Der frühere britische Außenminister Boris Johnson muss vor Gericht Rede und Antwort stehen, weil er die Briten vor dem Referendum zum EU-Austritt belogen haben soll. Johnson wurde am Mittwoch von Richterin Margot Coleman zu einer Voranhörung vor ein Londoner Gericht vorgeladen. Es gehe um Vorwürfe zu Fehlverhalten in einem öffentlichen Amt.
Dies kann im Fall einer Verurteilung mit lebenslanger Haft als Höchststrafe geahndet werden. Der private Kläger Marcus Ball wirft dem 54-jährigen Politiker vor, die Öffentlichkeit mit falschen Angaben beim Referendum 2016 und bei der Neuwahl 2017 in die Irre geleitet zu haben. Johnson gilt derzeit als Favorit für die Nachfolge von Premierministerin Theresa May.
Versprechungen und falsche Zahlen
Johnson hatte vor dem Brexit-Referendum im Juni 2016 behauptet, Großbritannien zahle wöchentlich 350 Millionen Pfund (knapp 400 Millionen Euro) an die Europäische Union - die Summe gilt als stark übertrieben. Johnson war bis kurz vor dem Referendum Bürgermeister von London und warb massiv für den Austritt des Landes aus der Europäischen Union. Wenige Wochen nach dem Referendum wurde er Außenminister.

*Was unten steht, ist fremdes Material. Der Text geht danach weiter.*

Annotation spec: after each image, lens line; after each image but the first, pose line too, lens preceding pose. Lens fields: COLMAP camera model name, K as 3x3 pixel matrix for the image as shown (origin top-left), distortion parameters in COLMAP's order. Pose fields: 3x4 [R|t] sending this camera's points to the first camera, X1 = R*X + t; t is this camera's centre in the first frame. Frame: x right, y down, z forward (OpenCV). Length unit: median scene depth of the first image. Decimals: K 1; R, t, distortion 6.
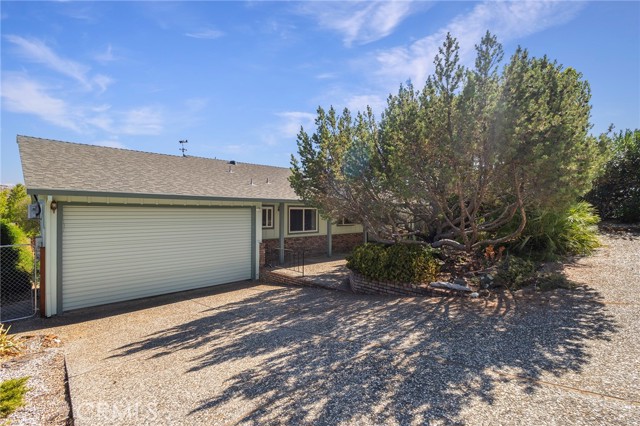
lens RADIAL K [[287.8, 0, 320.0], [0, 287.8, 213.0], [0, 0, 1]] dist [0.003302, 0.000411]
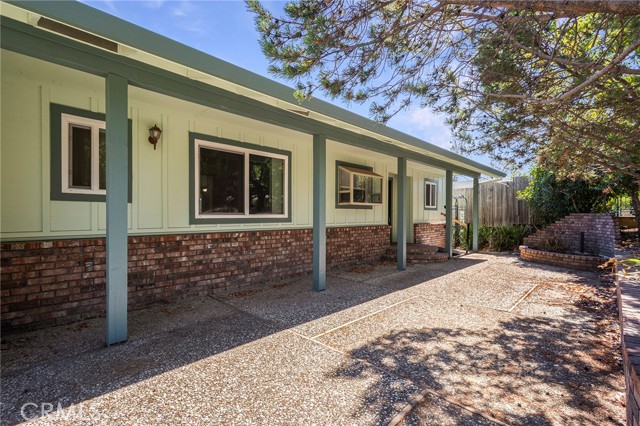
lens RADIAL K [[287.8, 0, 320.0], [0, 287.8, 213.0], [0, 0, 1]] dist [0.003302, 0.000411]
pose [[0.999195, 0.002652, 0.040041, 0.022592], [-0.002611, 0.999996, -0.001071, 0.070961], [-0.040043, 0.000965, 0.999197, 0.759199]]
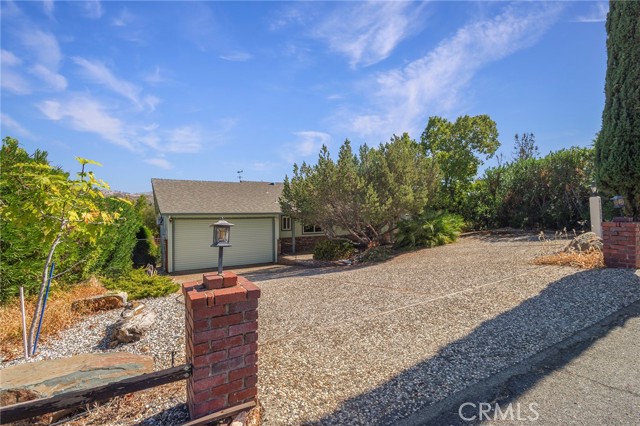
lens RADIAL K [[287.8, 0, 320.0], [0, 287.8, 213.0], [0, 0, 1]] dist [0.003302, 0.000411]
pose [[0.969961, -0.009342, -0.243080, 0.378012], [0.009575, 0.999954, -0.000224, -0.038556], [0.243071, -0.002111, 0.970006, -0.453846]]
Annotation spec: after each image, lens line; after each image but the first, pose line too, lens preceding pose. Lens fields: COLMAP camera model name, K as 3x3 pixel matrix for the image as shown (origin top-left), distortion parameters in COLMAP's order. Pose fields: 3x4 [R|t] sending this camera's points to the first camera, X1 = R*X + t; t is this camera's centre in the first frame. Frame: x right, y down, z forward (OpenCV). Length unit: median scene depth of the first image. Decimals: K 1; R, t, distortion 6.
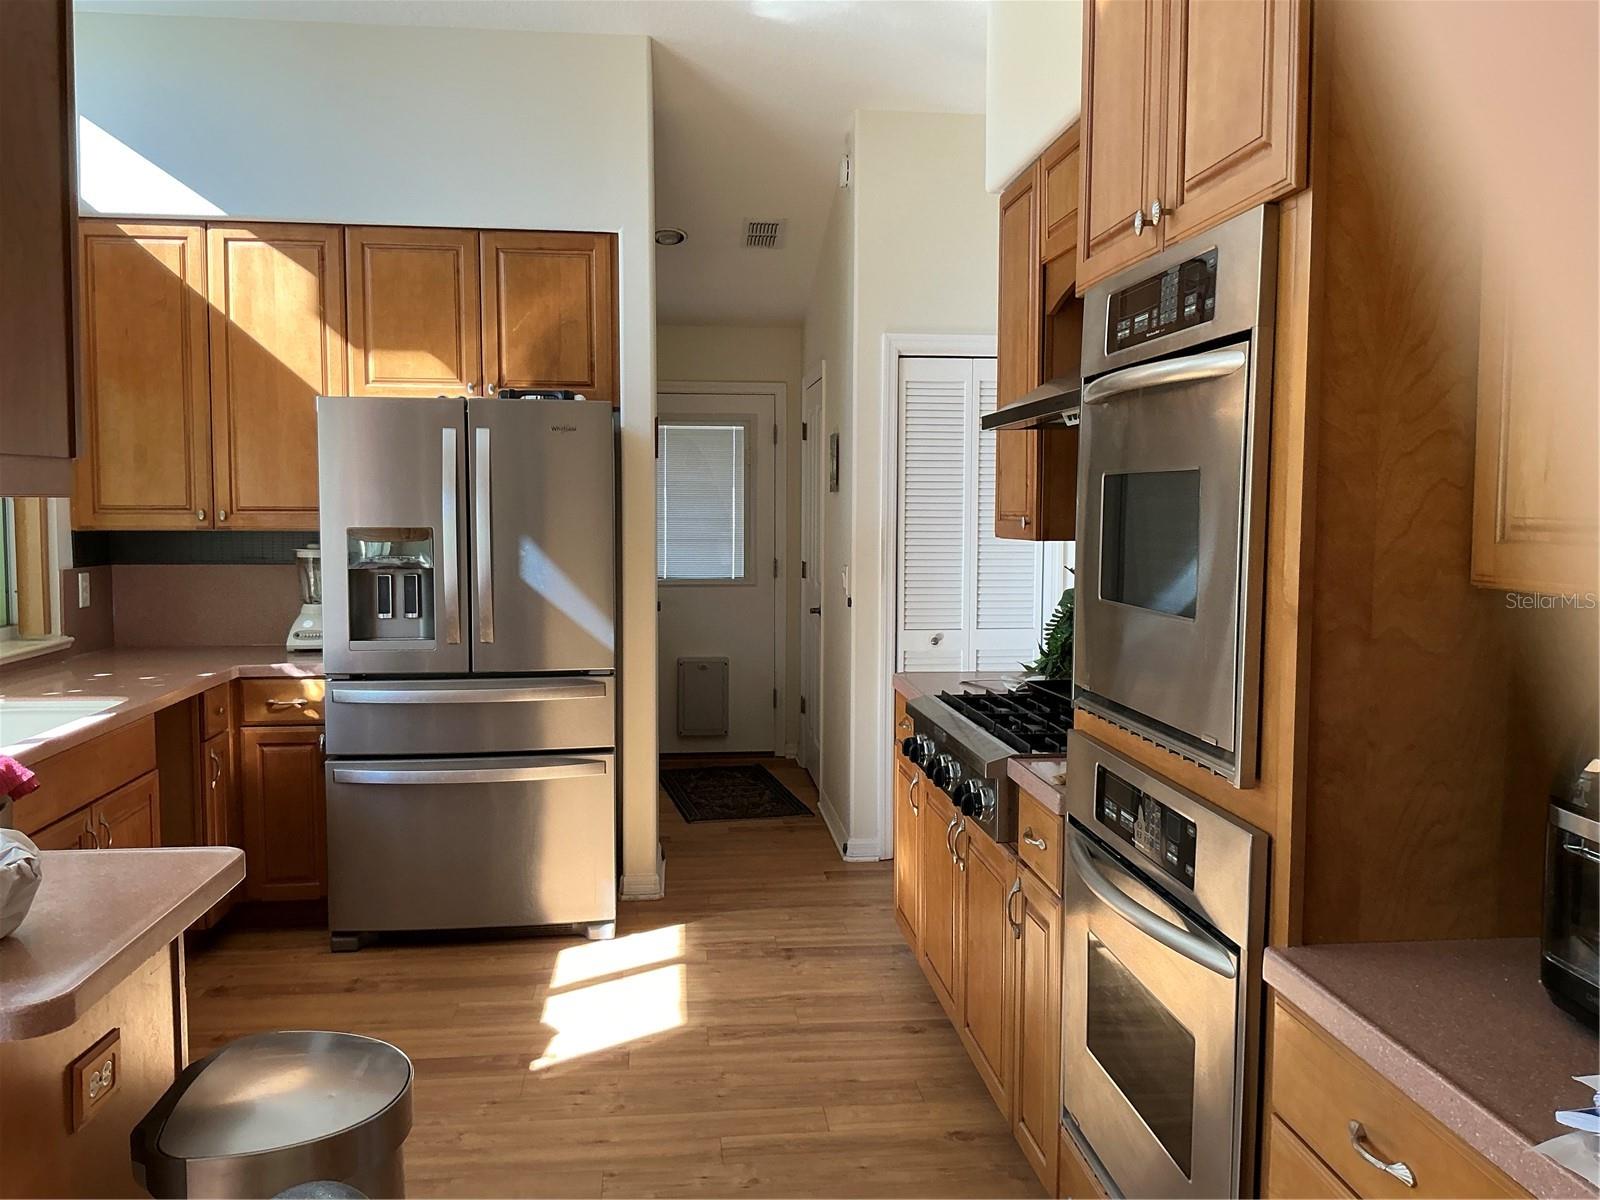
lens RADIAL K [[1298.2, 0, 800.0], [0, 1298.2, 600.0], [0, 0, 1]] dist [0.114330, -0.241997]
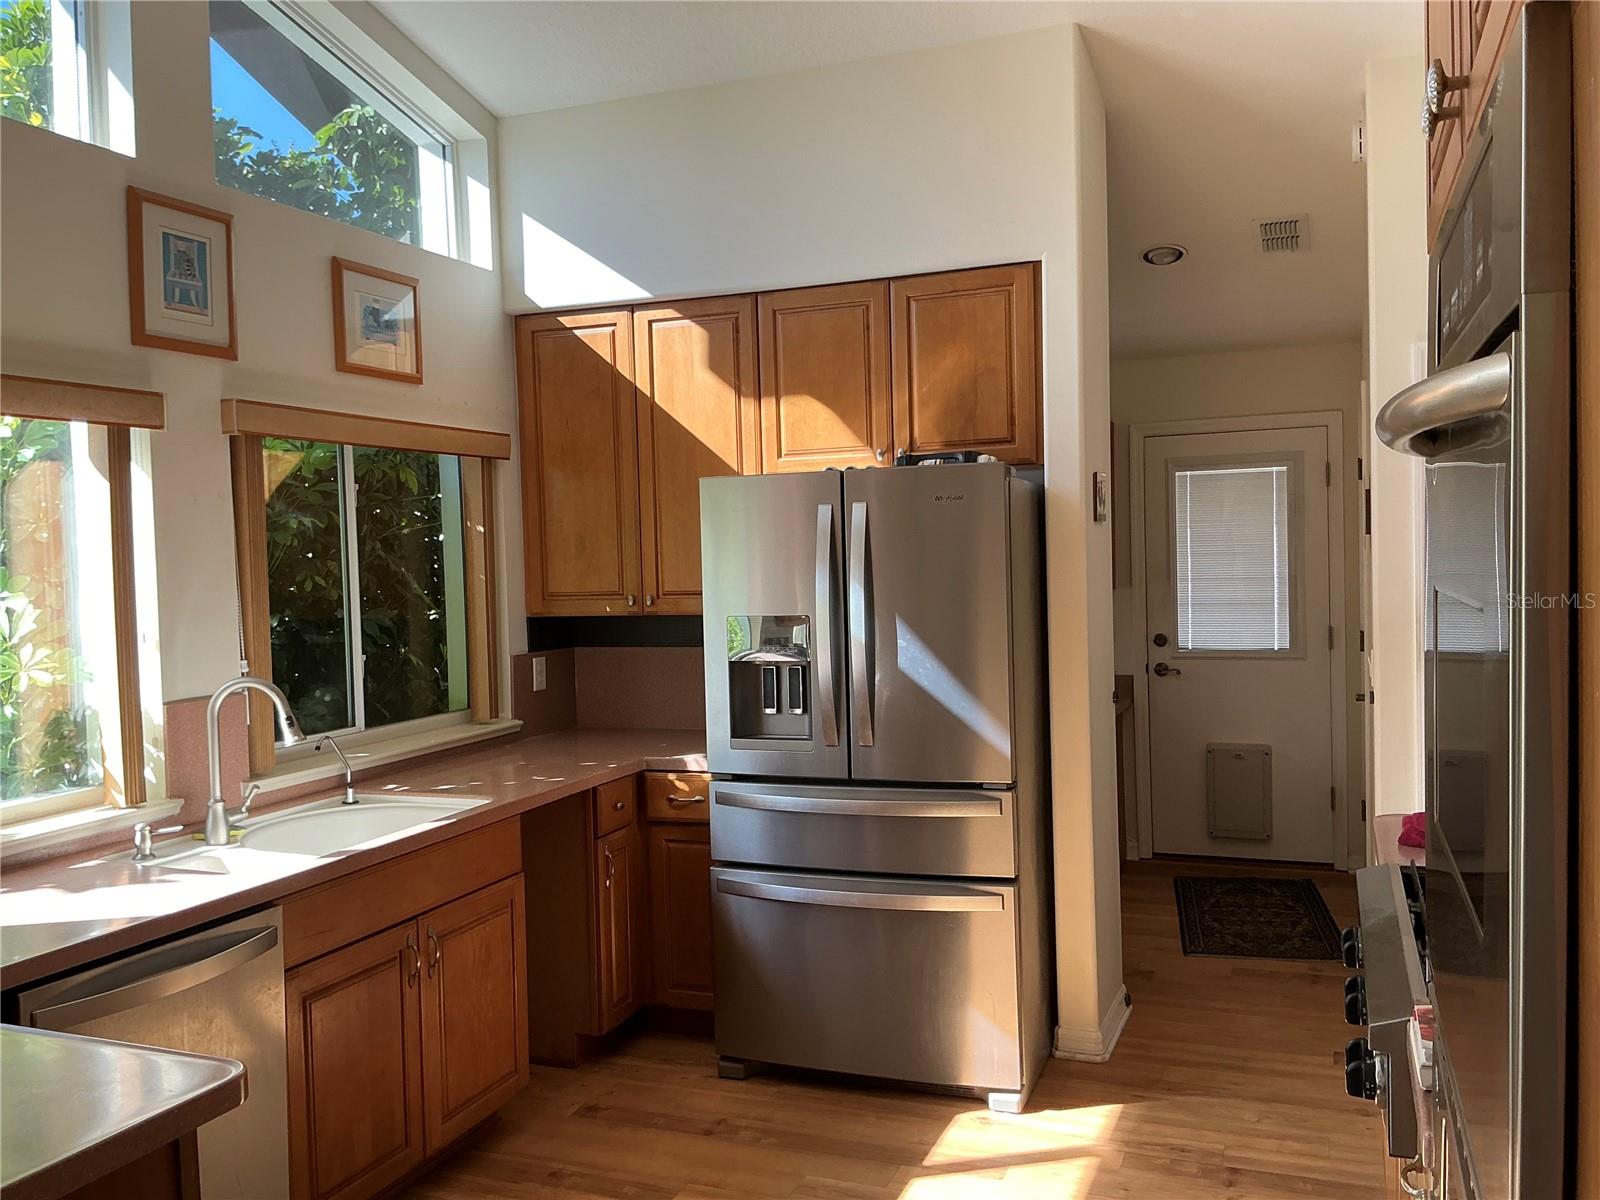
lens RADIAL K [[1314.9, 0, 800.0], [0, 1314.9, 600.0], [0, 0, 1]] dist [0.116230, -0.233098]
pose [[0.886418, -0.011929, -0.462731, 0.119068], [-0.002988, 0.999500, -0.031489, -0.033981], [0.462876, 0.029295, 0.885939, 0.177664]]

Selbst in diesem Amt versprach er noch, die Geldzahlungen an die EU einzustellen und die Mittel für das Gesundheitssystem des Landes zu nutzen. Die Einsparungen bezifferte er auch damals auf rund 350 Millionen Pfund pro Woche - obwohl die Austrittsbefürworter nach dem erfolgreichen Referendum selbst eingeräumt hatten, diese Berechnung sei grob übertrieben.
Heftige Kritik an Johnson
Für seine Angaben hatte Johnson bereits in der Vergangenheit heftige Kritik einstecken müssen. So rügte der Chef der britischen Überwachungsbehörde für öffentliche Statistiken in einem öffentlichen Brief den exzentrischen Politiker: Es handle sich bei den 350 Millionen Pfund um einen Bruttobetrag, bei dem nicht in Betracht gezogen werde, dass Großbritannien auch Geld von der EU zurückerhalte. "Das ist ein klarer Missbrauch öffentlicher Statistiken", hieß es damals in dem Schreiben.

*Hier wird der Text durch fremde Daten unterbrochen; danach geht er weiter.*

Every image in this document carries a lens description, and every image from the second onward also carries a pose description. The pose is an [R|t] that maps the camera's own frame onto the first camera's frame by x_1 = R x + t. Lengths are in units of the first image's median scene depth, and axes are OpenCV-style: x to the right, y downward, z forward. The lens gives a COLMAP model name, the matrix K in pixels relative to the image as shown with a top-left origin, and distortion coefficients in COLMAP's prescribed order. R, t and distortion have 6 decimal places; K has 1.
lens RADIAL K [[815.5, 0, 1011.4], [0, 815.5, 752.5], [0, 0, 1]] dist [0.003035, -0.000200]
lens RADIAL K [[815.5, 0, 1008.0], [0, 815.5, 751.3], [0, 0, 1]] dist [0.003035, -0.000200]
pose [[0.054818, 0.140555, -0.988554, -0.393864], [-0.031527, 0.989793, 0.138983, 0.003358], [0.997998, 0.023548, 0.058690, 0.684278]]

Johnson bewirbt sich derzeit um die Nachfolge der scheidenden Premierministerin Theresa May; er will neuer Parteichef der konservativen Tories und in der Folge auch Regierungschef werden. Er ist zwar an der Basis beliebt, hat sich unter Parteikollegen mit seinem undiplomatisch-polternden Auftreten aber auch Feinde gemacht.
Vorladung dank Geschäftsmann
Die Vorladung Johnsons wurde vom Geschäftsmann Marcus Ball erstritten. Er wirft dem konservativen Politiker vor, wissentlich falsche Angaben über die Kosten der britischen EU-Mitgliedschaft gemacht und diese regelmäßig wiederholt zu haben. Ball sammelte für das rechtliche Vorgehen gegen Johnson Geld im Internet.
Balls Anwälte hatten Johnsons Vorladung bei einer Anhörung in der vergangenen Woche beantragt. Johnson selbst war dabei nicht anwesend. Sein Anwalt Adrian Darbishire sagte, der Tory-Politiker weise den Vorwurf entschieden zurück, sich unzulässig oder unehrlich verhalten zu haben.
Nach der Anhörung soll entschieden werden, ob der Fall an ein Strafgericht abgegeben werde. Nur dort könne über die Anschuldigungen verhandelt werden, erklärte Richterin Coleman.
Seither Chaos um Brexit
Großbritannien soll bis zum 31. Oktober aus der Staatengemeinschaft ausscheiden. Das von May mit Brüssel ausgehandelte Austrittsabkommen wurde aber vom über den Brexit-Kurs zerstrittenen Parlament bisher drei Mal abgelehnt. Eine Lösung ist nicht in Sicht. Bleibt es dabei, droht ein abruptes Ende der Mitgliedschaft mit dramatischen Folgen.
Johnson war im vergangenen Jahr aus Protest gegen den Brexit-Kurs von May von seinem Amt als Außenminister zurückgetreten. Er will nun May beerben. Sie will am 7. Juni ihr Amt als Parteichefin der Konservativen abgeben. Bis Ende Juli soll ein Nachfolger bestimmt werden. Dann will May auch die Regierungsgeschäfte abgeben. Insgesamt hat sich ein knappes Dutzend Politiker für die Nachfolge beworben.